The effort for a Consumer Electronics Bus standard was initiated during a Washington, DC, hotel room meeting, sponsored by Electronics Industries Alliance and attended by 12 members representing 12 different companies in April of 1984. Similar to that of X-10, the original goal of CEBus was to develop an infrared remote control standard. Not surprisingly, some parts of the CEBus standards are used for residential and industrial control applications. During 1986, GE's Homenet was selected as the foundation of CEBus protocol. During 1988, an early version of the CEBus Power Line physical layer was proposed using the 1-Kbps Amplitude Shift Keying (ASK) technique. Some techniques for transmission over other media, such as Twisted Pair (TP) and Coaxial Cable (CX), were also proposed thereafter. The current version of the CEBus PL physical layer is based on Intellon's spread spectrum technique proposed during 1991. A control application language was adapted during 1998. CEBus standards were developed to interconnect consumer electronic devices within a home and to link these devices to services provided by external resources at a very economical cost. Details of CEBus standards are described in EIA-600 documents [1–3].

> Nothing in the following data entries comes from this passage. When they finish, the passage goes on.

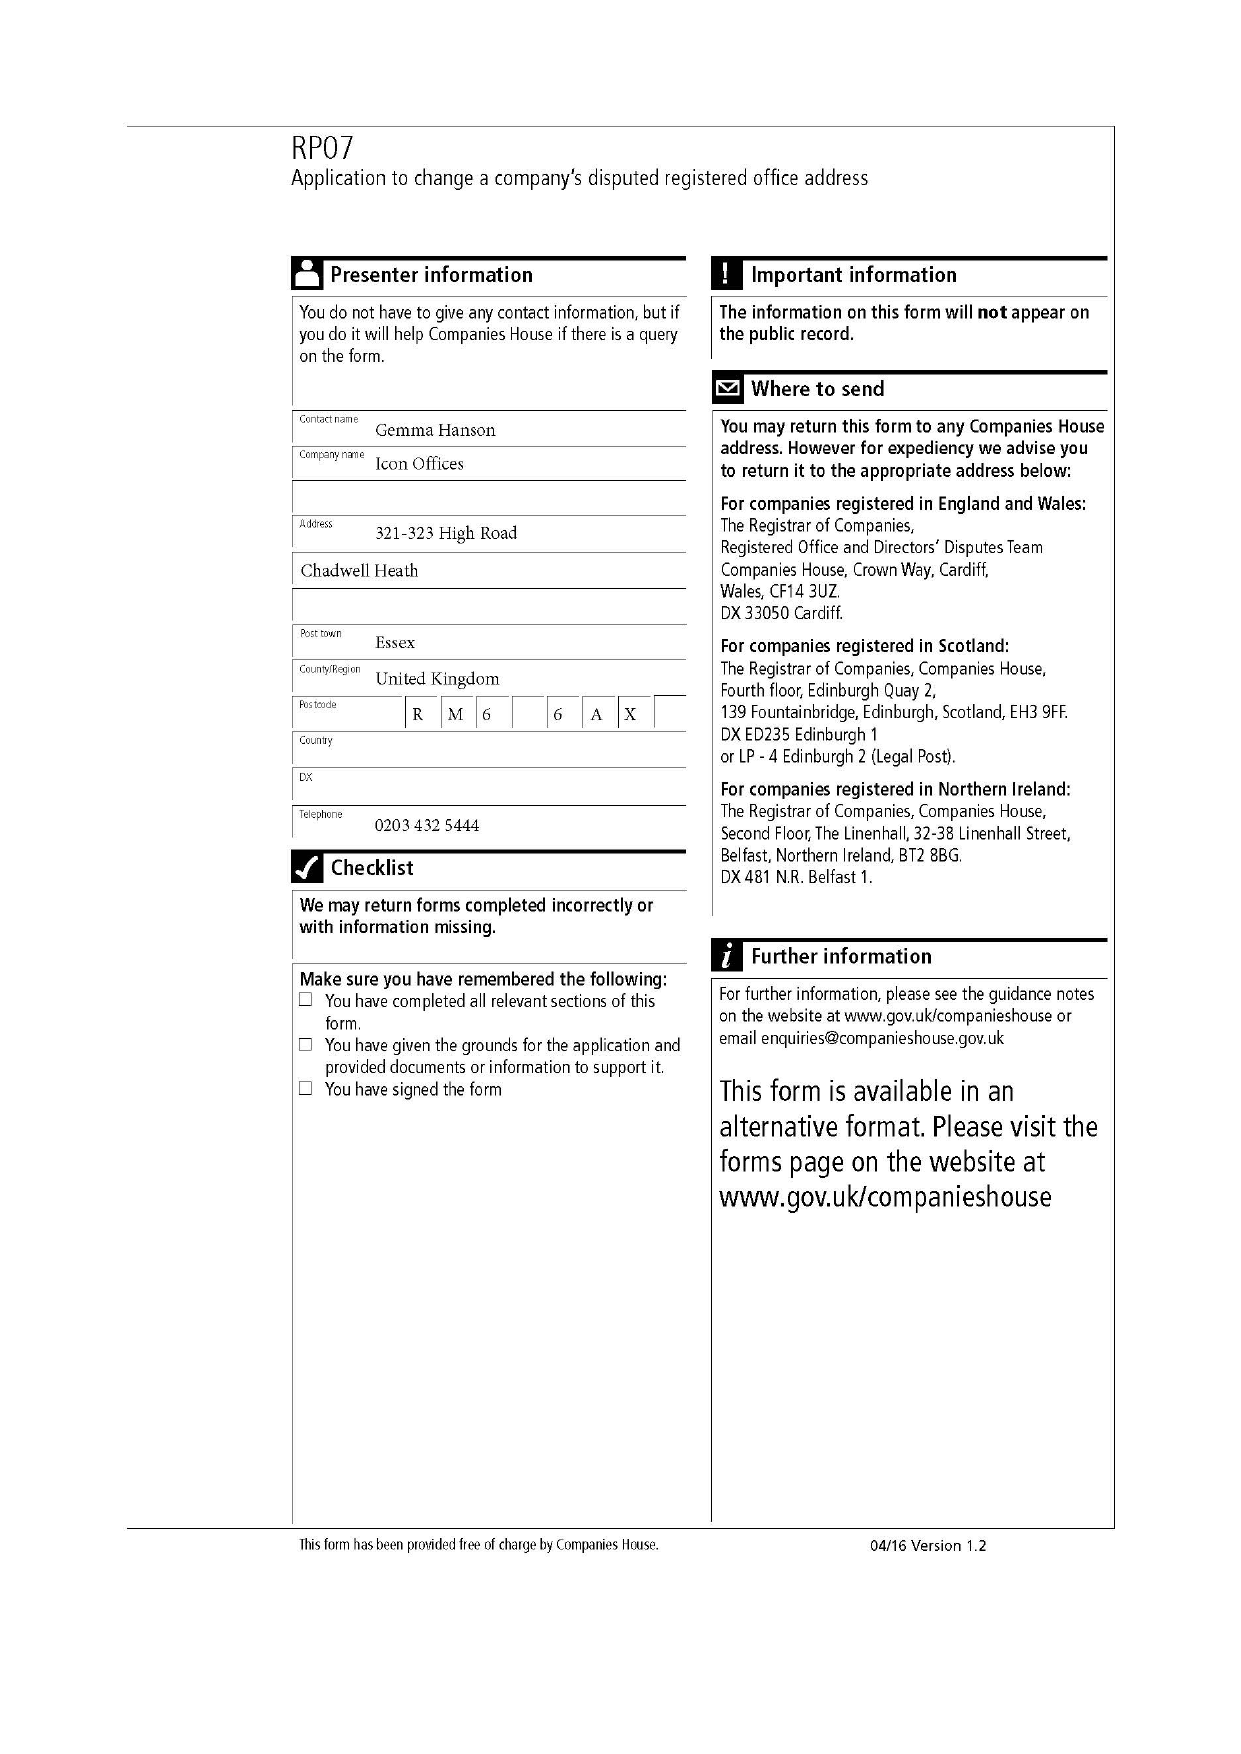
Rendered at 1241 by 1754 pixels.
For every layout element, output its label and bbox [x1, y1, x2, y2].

picture [75, 75, 1166, 1617]
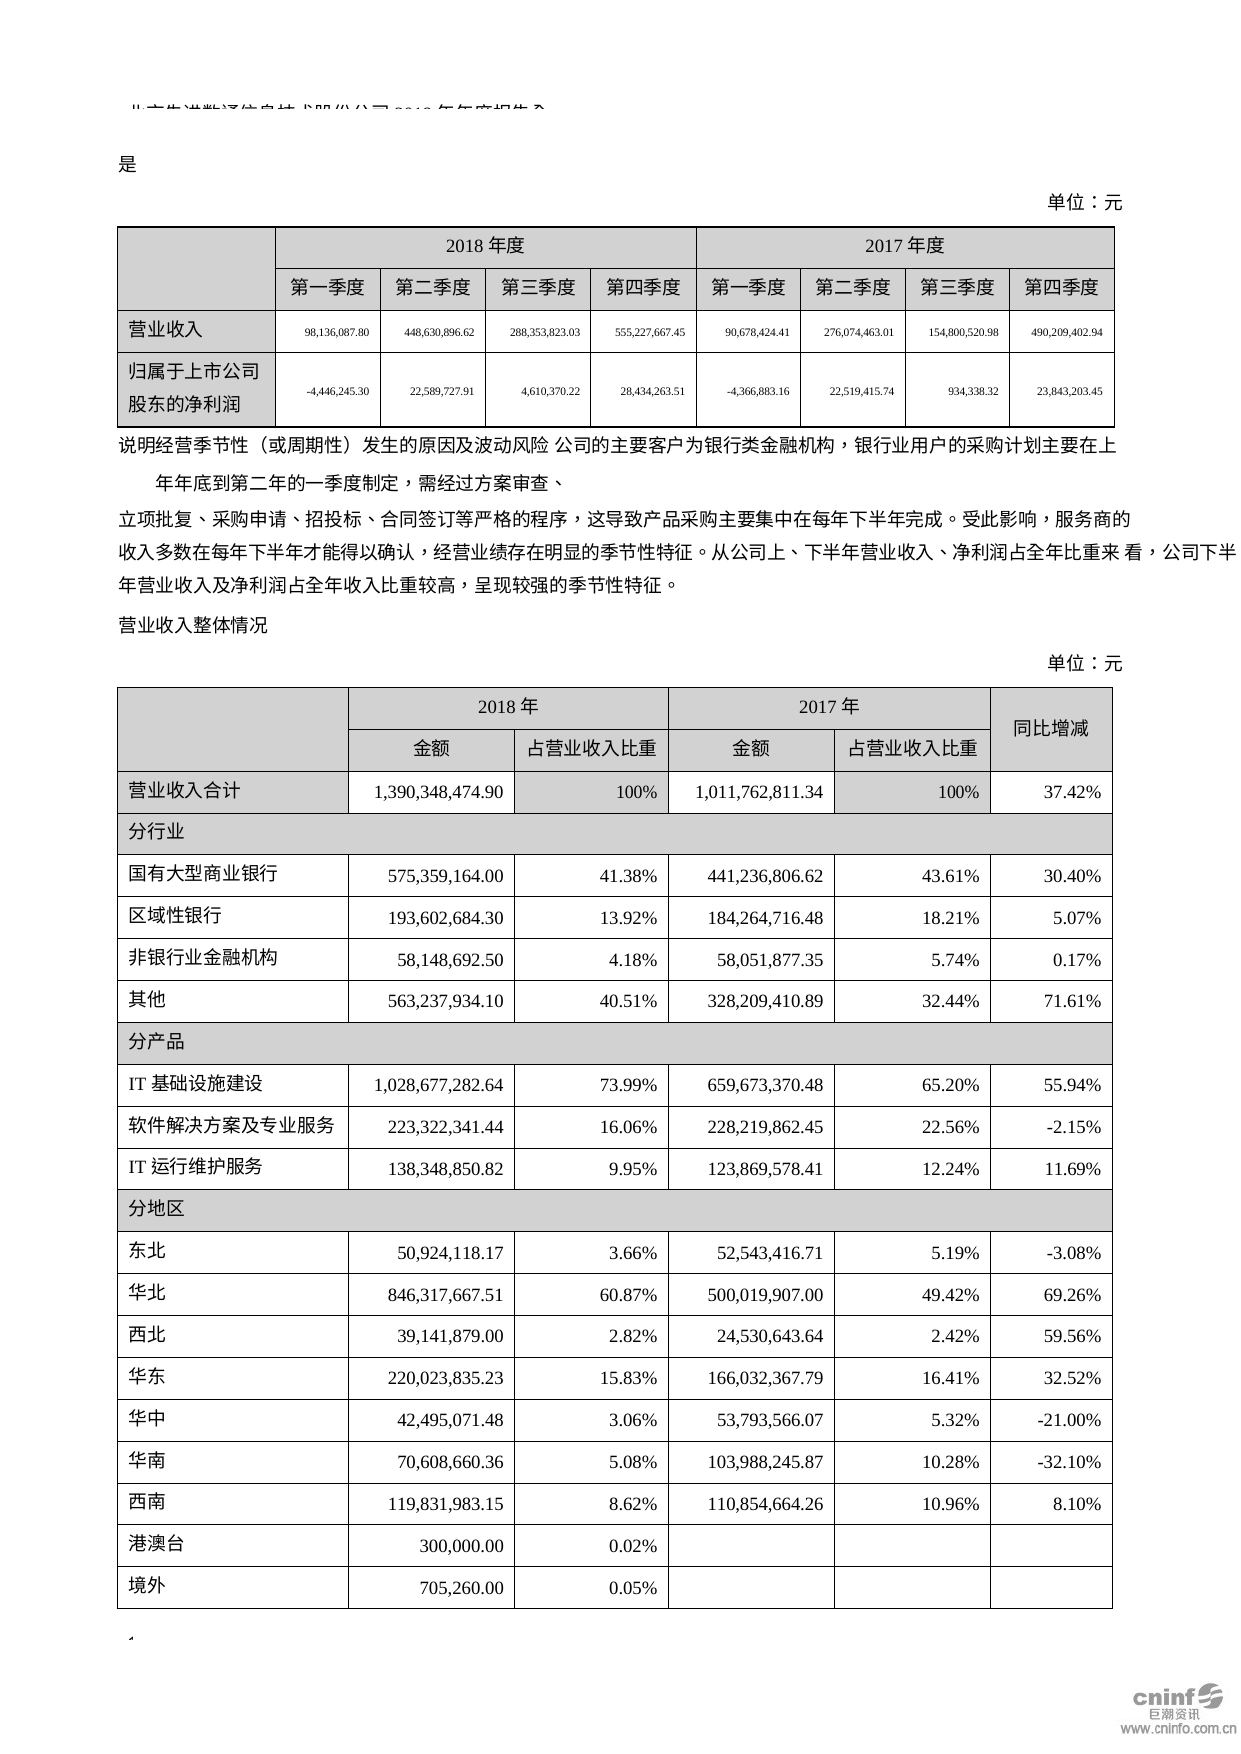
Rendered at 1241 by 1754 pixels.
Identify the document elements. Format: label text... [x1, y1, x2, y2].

table_cell 18.21% [835, 897, 990, 938]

Two components of these CEBus standards have achieved some limited success in real-world applications. The first is the CEBus PL physical layer and the second is the CAL. The CEBus PL physical layer can transmit data packets at about 10 Kbps using a special type of spread spectrum technique. Each CEBus PL packet contains sender and receiver addresses. The CEBus protocol uses a peer-to-peer communications model so that any node on the network has access to the media at any time. To avoid data collisions, it uses a Carrier Sense Multiple Access/Collision Detection and Resolution (CSMA/CDCR) protocol. CAL allows devices to communicate commands and status requests between each other using a common command syntax and vocabulary. CAL defines various electronic device functional subunits as contexts. For example, the audio control of a TV, a stereo, a CD player, or a VCR is a CAL context. Each context is further broken down into objects, which represent various control functions of the context (e.g., volume, bass, treble, or mute functions). Finally, objects are defined by a set of instance variables that specify the operation of the function of the object, such as the default or current setting of the volume object.